▸ What to work on
1. From the Paul Flanagan profile, quote the passage that starts at the words "At club level, Flanagan" and ends after "captain in 2013.".
2. According to the Paul Flanagan profile, which team beat Ballyea in the 2017 All-Ireland club final?

::: Given passage :::

Paul Flanagan

Personal information
- Native name: Pól Ó Flanagáin (Irish)
- Born: 16 September 1992 (age 33) Ballyea, County Clare, Ireland
- Occupation: Secondary school teacher
- Height: 5 ft 10 in (178 cm)

Sport
- Sport: Hurling
- Position: Right corner-back

Clubs
- Years: Club
- Ballyea Clondegad

Club titles
- Clare titles: 4
- Munster titles: 1
- All-Ireland Titles: 0

College
- Years: College
- 2010-2014: University of Limerick

College titles
- Fitzgibbon titles: 0

Inter-county
- Years: County
- 2013-2024: Clare

Inter-county titles
- Munster titles: 0
- All-Irelands: 2
- NHL: 2
- All Stars: 0

= Paul Flanagan =

Irish hurler (born 1992)

Paul Flanagan (born 16 September 1992) is an Irish hurler. At club he plays with Ballyea, while he had also previously lined out at inter-county level with various Clare teams.

==Playing career==

Flanagan first played hurling to a high standard as a student at St. Flannan's College in Ennis. He lined out for the college in all grades, including the Harty Cup. He later played with the University of Limerick in the Fitzgibbon Cup.

At club level, Flanagan first played hurling at underage levels with Ballyea, while he also played Gaelic football with Clondegad. He enjoyed success as a minor hurler, before later being a dual medal-winner in the under-21 grades. At adult level, Flanagan has also won a Clare IFC medal and four Clare SHC medals. He was at centre-back when Ballyea were beaten by Cuala in the 2017 All-Ireland club final.

Flanagan first appeared on the inter-county scene with Clare at minor level. He captained the team to a defeat by Kilkenny in the 2010 All-Ireland minor final. Flanagan progressed to the under-21 team and won back-to-back All-Ireland U21HC medals in 2012 and as team captain in 2013.

Flanagan was still eligible for the under-21 grade when he was also drafted onto the senior team. He was a non-used substitute when Clare beat Cork in a replay to win the All-Ireland SHC title in 2013. He was also a member of the team that won the National League title in 2016. Flanagan has remained a peripheral figure on the team, and only made his first championship start in 2022.

::: Provided information :::

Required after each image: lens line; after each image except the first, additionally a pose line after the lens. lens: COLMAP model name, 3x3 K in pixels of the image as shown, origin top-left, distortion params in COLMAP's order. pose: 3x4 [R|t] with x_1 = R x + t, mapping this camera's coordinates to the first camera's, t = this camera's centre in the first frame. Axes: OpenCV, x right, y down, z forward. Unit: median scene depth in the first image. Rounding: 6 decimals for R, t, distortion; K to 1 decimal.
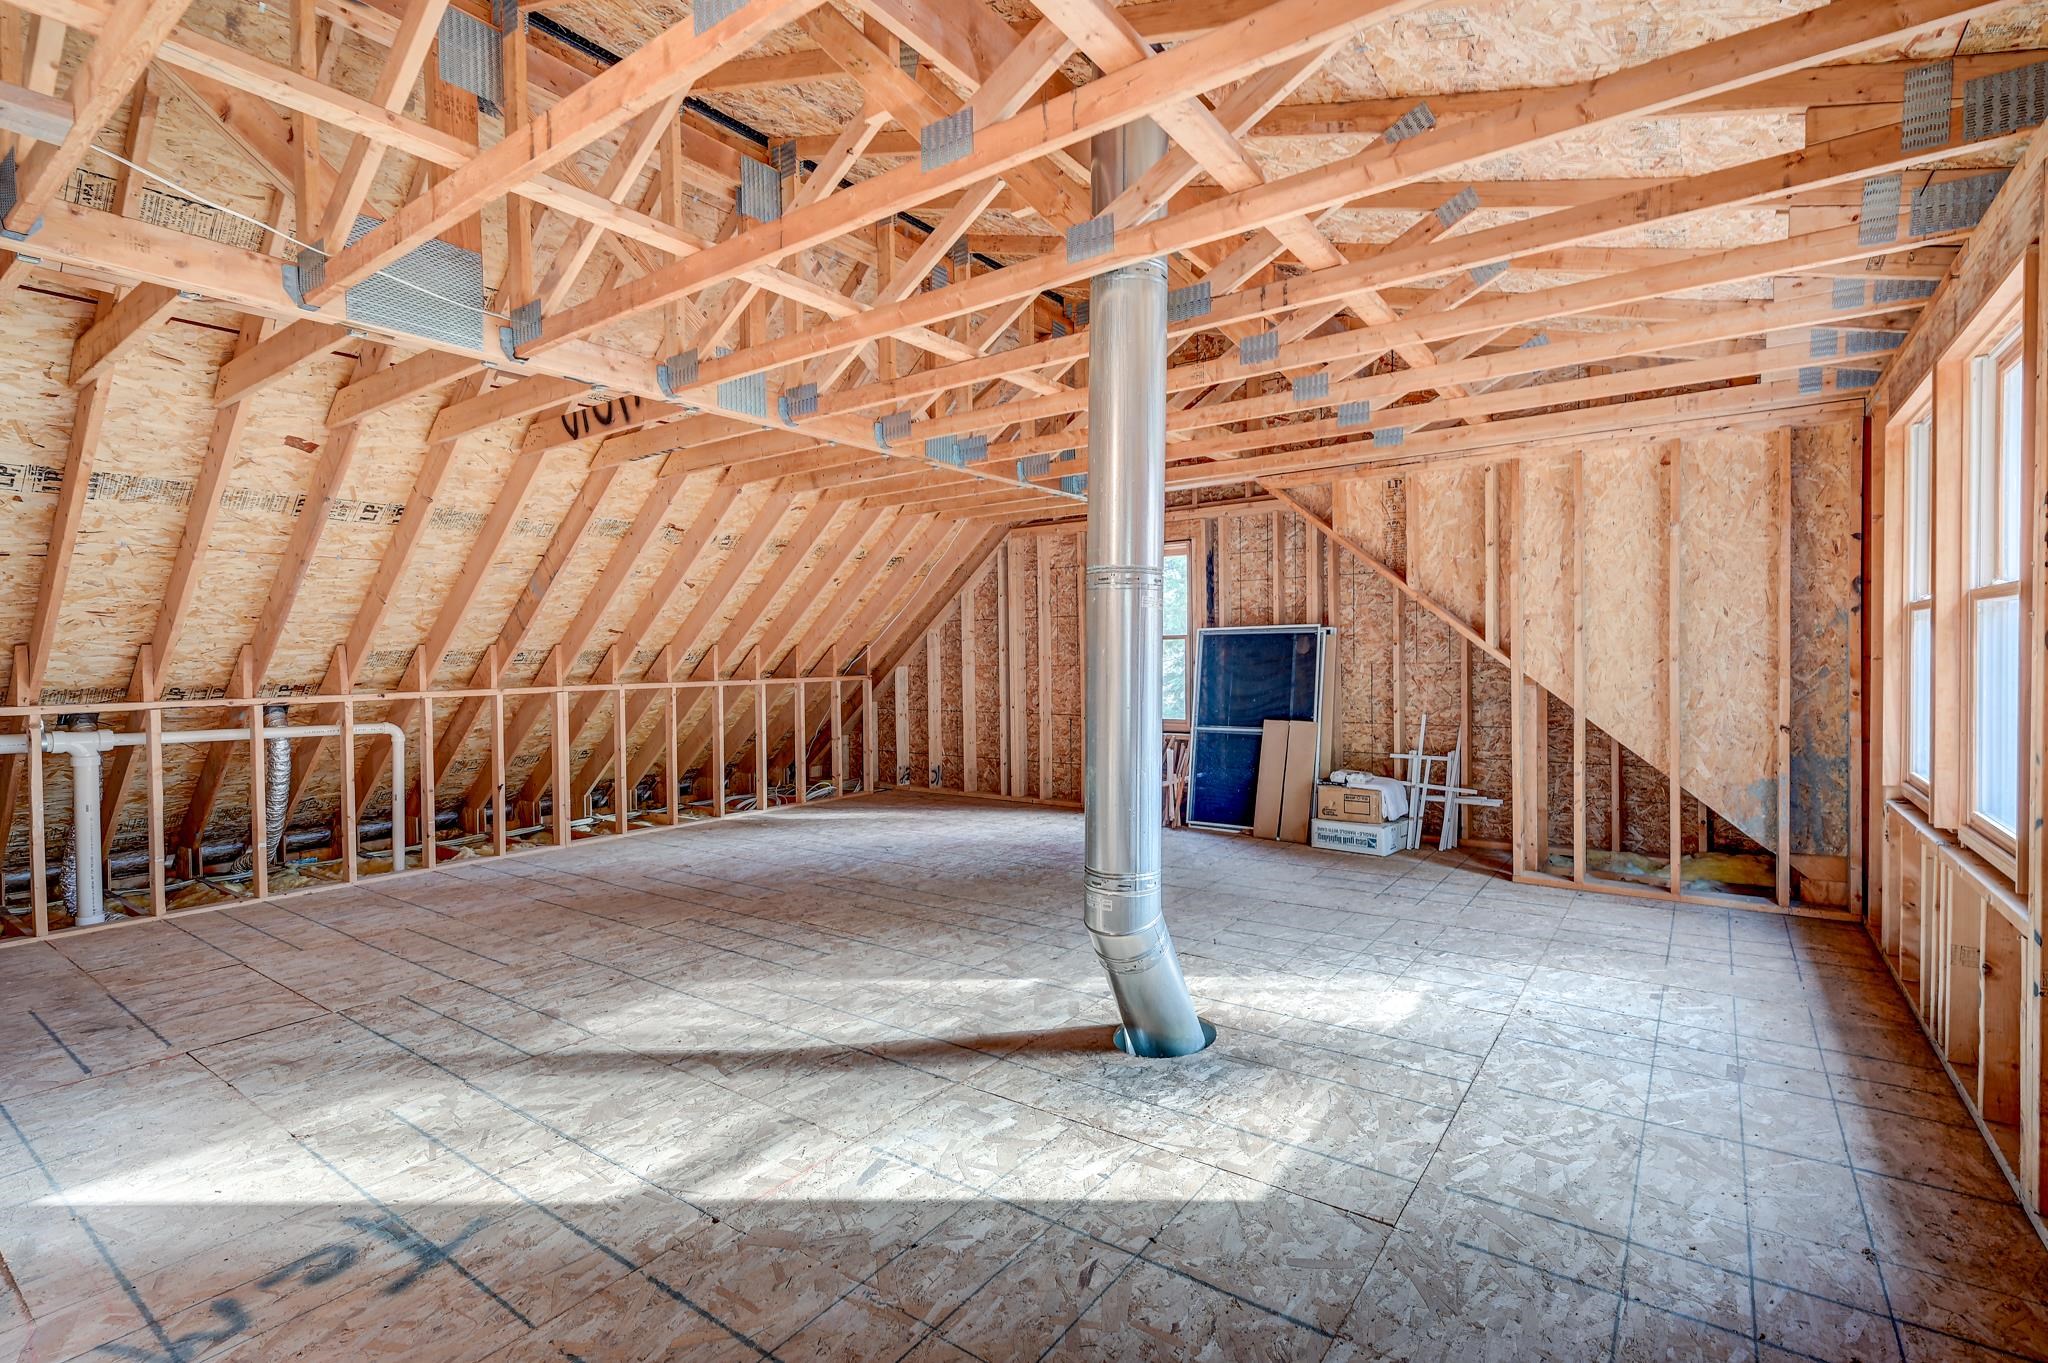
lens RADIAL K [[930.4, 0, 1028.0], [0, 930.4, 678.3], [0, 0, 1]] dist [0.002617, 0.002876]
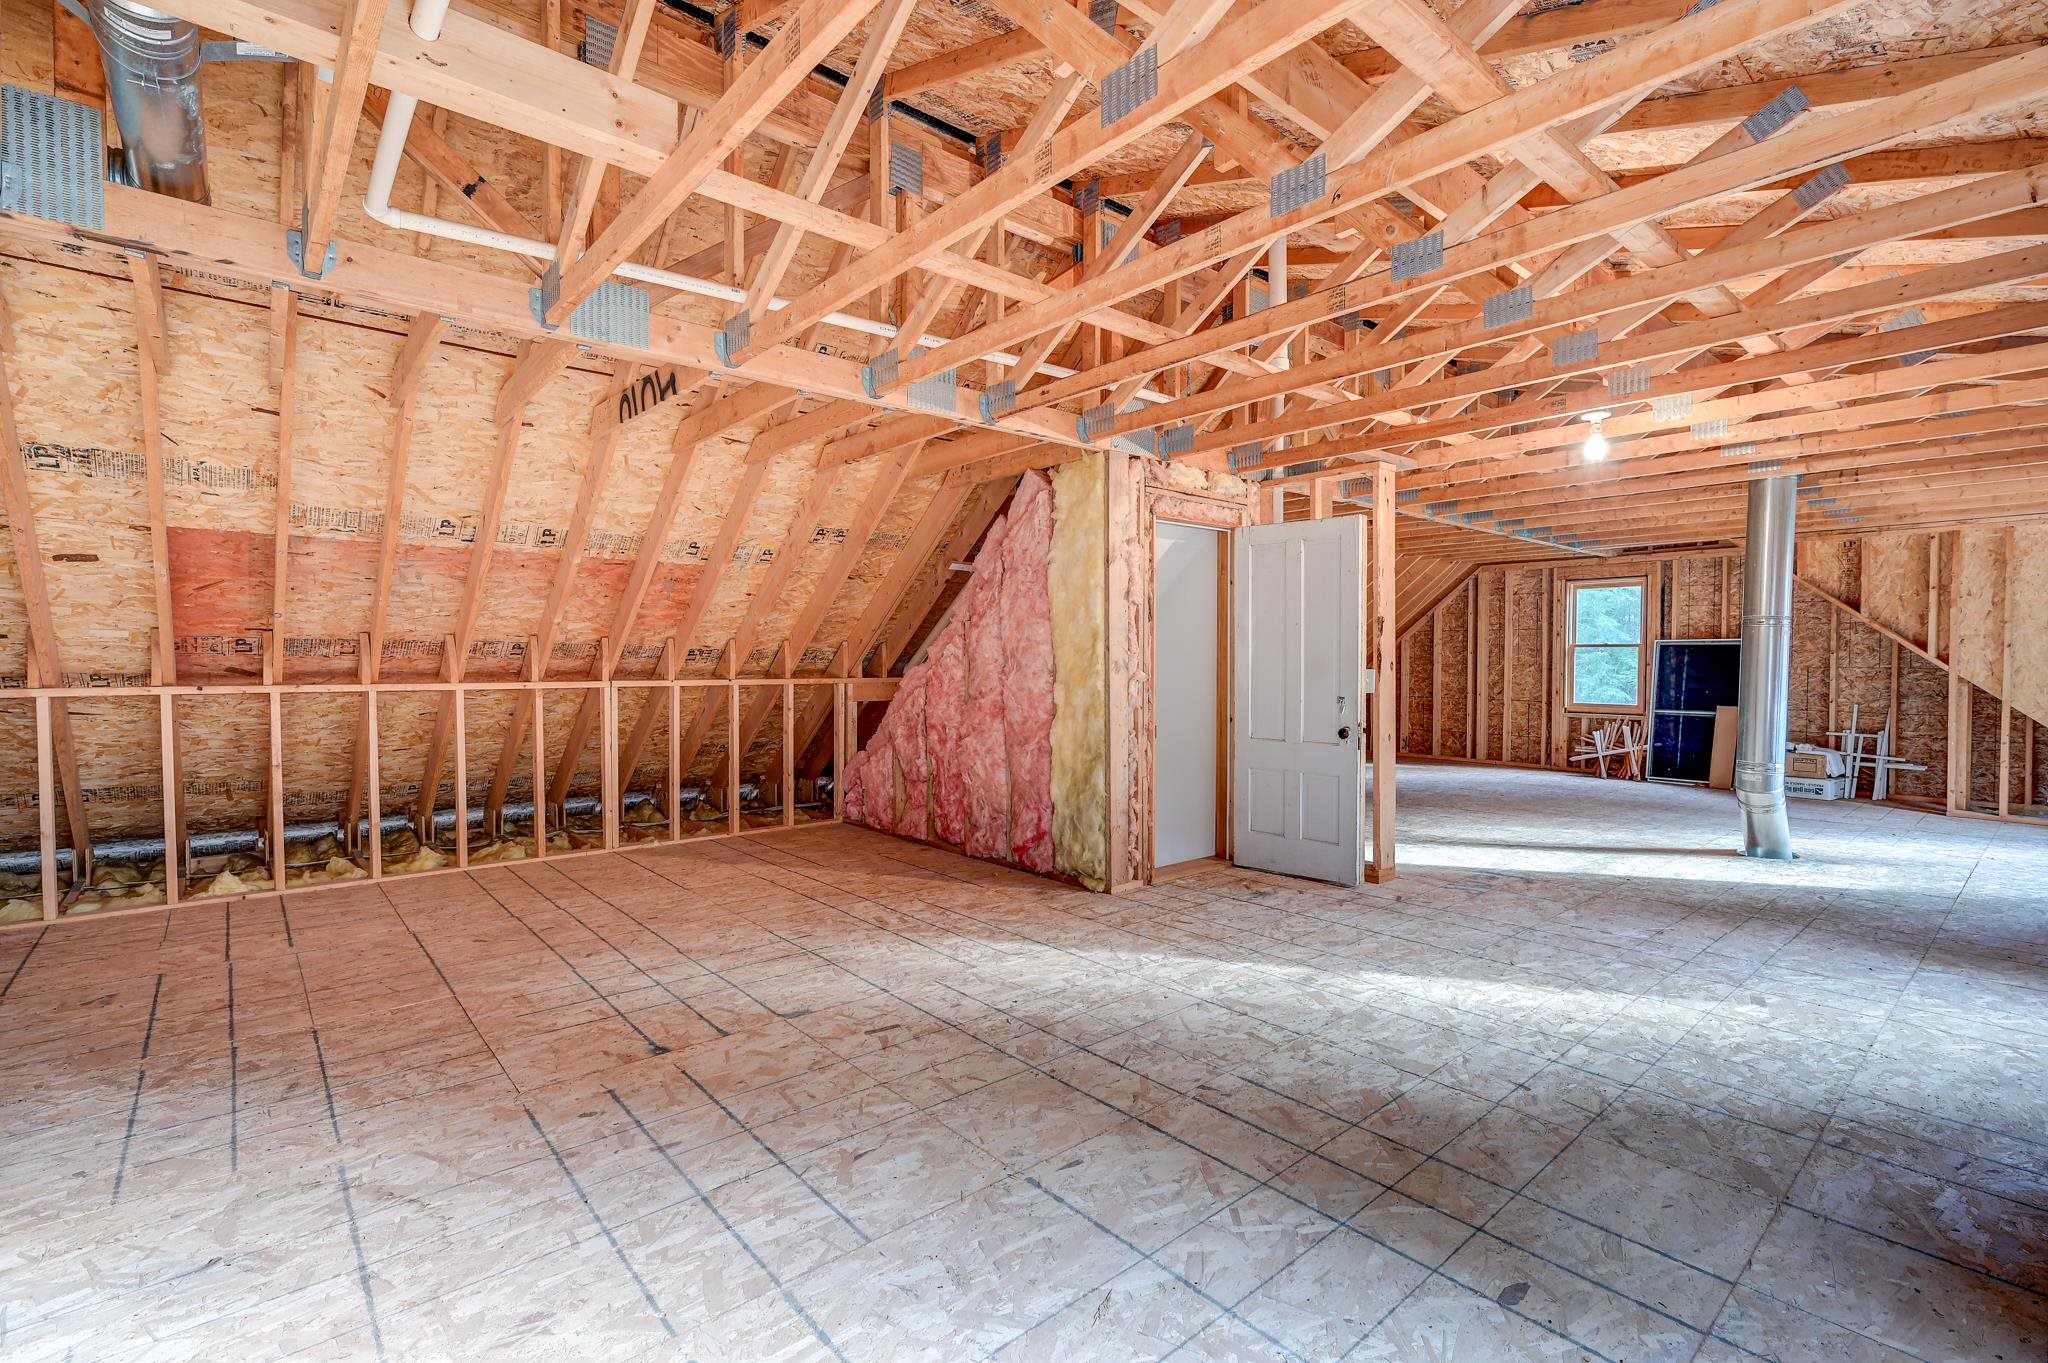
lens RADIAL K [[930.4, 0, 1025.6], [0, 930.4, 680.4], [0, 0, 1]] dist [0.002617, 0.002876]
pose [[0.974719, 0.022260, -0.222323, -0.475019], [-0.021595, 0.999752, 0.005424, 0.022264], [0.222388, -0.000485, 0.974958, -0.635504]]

:::
::: Provided information :::

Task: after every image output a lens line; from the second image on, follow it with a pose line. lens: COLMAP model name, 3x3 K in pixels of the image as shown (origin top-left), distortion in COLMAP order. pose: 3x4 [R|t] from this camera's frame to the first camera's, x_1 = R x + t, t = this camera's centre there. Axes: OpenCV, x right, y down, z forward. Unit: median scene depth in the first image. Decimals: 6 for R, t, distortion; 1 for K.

:::

▸ Answers
1.
At club level, Flanagan first played hurling at underage levels with Ballyea, while he also played Gaelic football with Clondegad. He enjoyed success as a minor hurler, before later being a dual medal-winner in the under-21 grades. At adult level, Flanagan has also won a Clare IFC medal and four Clare SHC medals. He was at centre-back when Ballyea were beaten by Cuala in the 2017 All-Ireland club final.

Flanagan first appeared on the inter-county scene with Clare at minor level. He captained the team to a defeat by Kilkenny in the 2010 All-Ireland minor final. Flanagan progressed to the under-21 team and won back-to-back All-Ireland U21HC medals in 2012 and as team captain in 2013.

2. Cuala.